→ **Tarea A**
Devuelve sin cambios el fragmento del texto sobre las dos películas que empieza en "Todo en la película" y termina en "no estaba preparada.".
→ **Tarea B**
Contesta con datos del texto sobre las dos películas:
(i) ¿Cómo se llama la enfermera que se confina con Elisabeth Vogler en 'Persona'?
(ii) ¿De qué año es 'Un soplo en el corazón'?
(iii) ¿Qué dos películas se citan por retratar también la relación madre-hijo?

Persona (1966), de Ingmar Bergman

Bibi Andersson y Liv Ullmann en 'Persona'. Getty Images

La película que supuso un punto de inflexión en la carrera de Bergman, pero también en la historia del cine. El argumento es sencillo: la reputada actriz Elisabeth Vogler ha perdido el habla a consecuencia de una crisis nerviosa, y se confina en su casa de campo junto a una joven e ingenua enfermera llamada Alma. Las dos mujeres iniciarán un proceso de mutua transferencia de personalidades repleto de ecos vampíricos y psicoanalíticos.

Todo en la película es osadísimo, desde las decisiones formales hasta el desarrollo de la trama. Pero hay una escena que en su día debió incomodar bastante, y que hoy todavía puede alzar alguna ceja que otra. Después de haberse bebido unas copitas, Alma le confiesa a Elisabeth cómo un verano le fue infiel a su novio montándose una orgía al aire libre con otra chica y dos chicos, y tras quedar embarazada abortó. La crudeza de su lenguaje (palabras como “correrse” o “aborto” sencillamente no se pronunciaban en el cine comercial de entonces) creaba un trauma al espectador, que de este modo empatizaba con el propio trauma de la narradora. Claro que en la primera secuencia de la película Bergman ya había insertado un plano subliminal de un pene en erección, otra cosa para la que la gente que entonces pagaba una entrada de cine no pornográfico no estaba preparada.


Un soplo en el corazón (1971), de Louis Malle

Lea Massari y Benoît Ferreux en 'Un soplo en el corazón'. Getty Images

El incesto es uno de los grandes tabúes que aún quedan. Louis Malle aseguraba que cuando se puso a escribir esta película autobiográfica, su intención no era que la madre y su hijo adolescente terminaran acostándose juntos, pero todo le llevaba a ello, y por supuesto tuvo que sucumbir al dictado de su propia narración. Ah, el fantástico cliché de los personajes que tienen vida propia, lo socorrido que puede llegar a ser. Y sobre todo, qué ilustrativo resulta aquí sobre ciertas fantasías poco confesables del hombre heterosexual. Quizá lo más llamativo de este caso no sea la relación madre-hijo (que también se ha pintado, con tonos más sombríos, en La luna de Bertolucci o Mi madre de Christophe Honoré), sino la ligereza con la que se retrata. La madre, llena de sabiduría pese a su juventud –y, sobre todo, pese a que acaba de cometer lo que puede considerarse una grave imprudencia– trata de aliviar la conciencia de su hijo diciéndole que no debe tener remordimientos por el encuentro sexual que acaban de compartir. Él no deja que el consejo caiga en saco roto, y hace lo que se espera de él: acostarse con otra mujer, porque la mancha de una mora con otra verde se quita.

→ **Listado de datos**
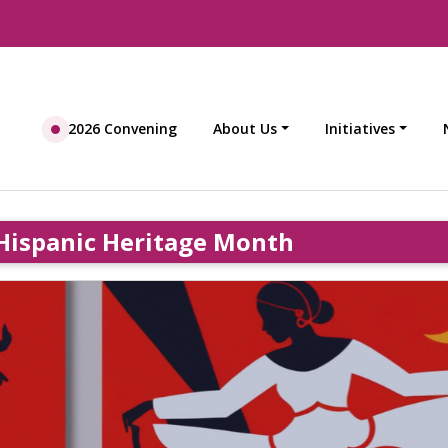
2026 Convening
About Us
Initiatives
Hispanic Heritage Month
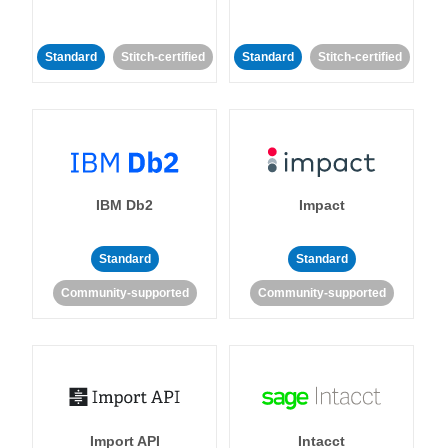
Standard
Stitch-certified
Standard
Stitch-certified
IBM Db2
Impact
Standard
Standard
Community-supported
Community-supported
Import API
Intacct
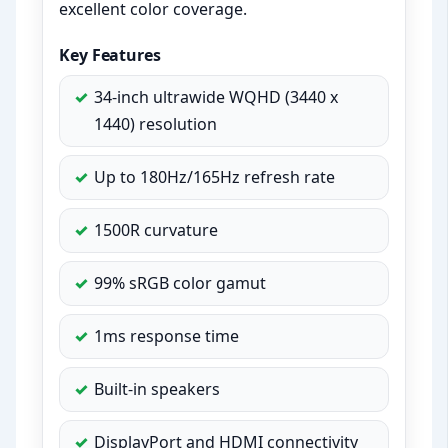
excellent color coverage.
Key Features
34-inch ultrawide WQHD (3440 x
1440) resolution
Up to 180Hz/165Hz refresh rate
1500R curvature
99% sRGB color gamut
1ms response time
Built-in speakers
DisplayPort and HDMI connectivity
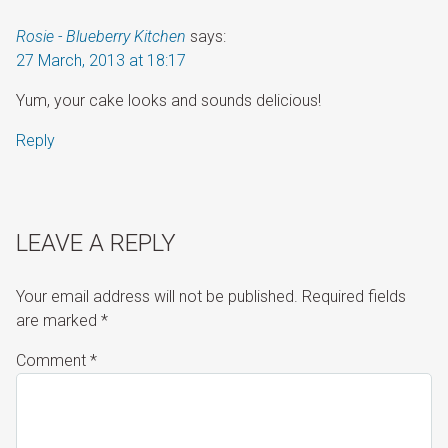
Rosie - Blueberry Kitchen
says:
27 March, 2013 at 18:17
Yum, your cake looks and sounds delicious!
Reply
LEAVE A REPLY
Your email address will not be published.
Required fields
are marked
*
Comment
*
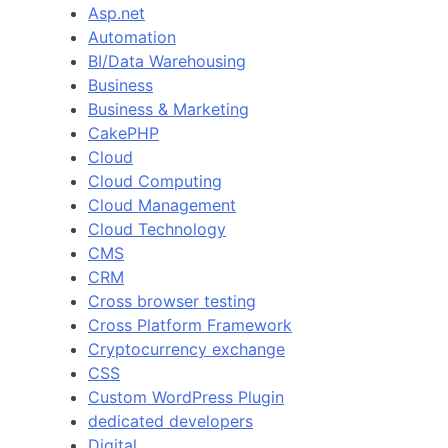
Asp.net
Automation
BI/Data Warehousing
Business
Business & Marketing
CakePHP
Cloud
Cloud Computing
Cloud Management
Cloud Technology
CMS
CRM
Cross browser testing
Cross Platform Framework
Cryptocurrency exchange
CSS
Custom WordPress Plugin
dedicated developers
Digital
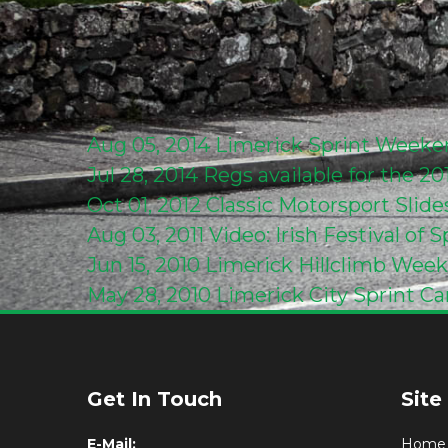
Aug 05, 2014
Limerick Sprint Week
Jul 28, 2014
Regs available for the 2
Oct 01, 2012
Classic Motorsport Slid
Aug 03, 2011
Video: Irish Festival of
Jun 15, 2010
Limerick Hillclimb Wee
May 28, 2010
Limerick City Sprint Ca
Get In Touch
Site
E-Mail:
Home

→ **Respuesta A**
Todo en la película es osadísimo, desde las decisiones formales hasta el desarrollo de la trama. Pero hay una escena que en su día debió incomodar bastante, y que hoy todavía puede alzar alguna ceja que otra. Después de haberse bebido unas copitas, Alma le confiesa a Elisabeth cómo un verano le fue infiel a su novio montándose una orgía al aire libre con otra chica y dos chicos, y tras quedar embarazada abortó. La crudeza de su lenguaje (palabras como “correrse” o “aborto” sencillamente no se pronunciaban en el cine comercial de entonces) creaba un trauma al espectador, que de este modo empatizaba con el propio trauma de la narradora. Claro que en la primera secuencia de la película Bergman ya había insertado un plano subliminal de un pene en erección, otra cosa para la que la gente que entonces pagaba una entrada de cine no pornográfico no estaba preparada.

→ **Respuesta B**
(i) Alma.
(ii) De 1971.
(iii) La luna, de Bertolucci, y Mi madre, de Christophe Honoré.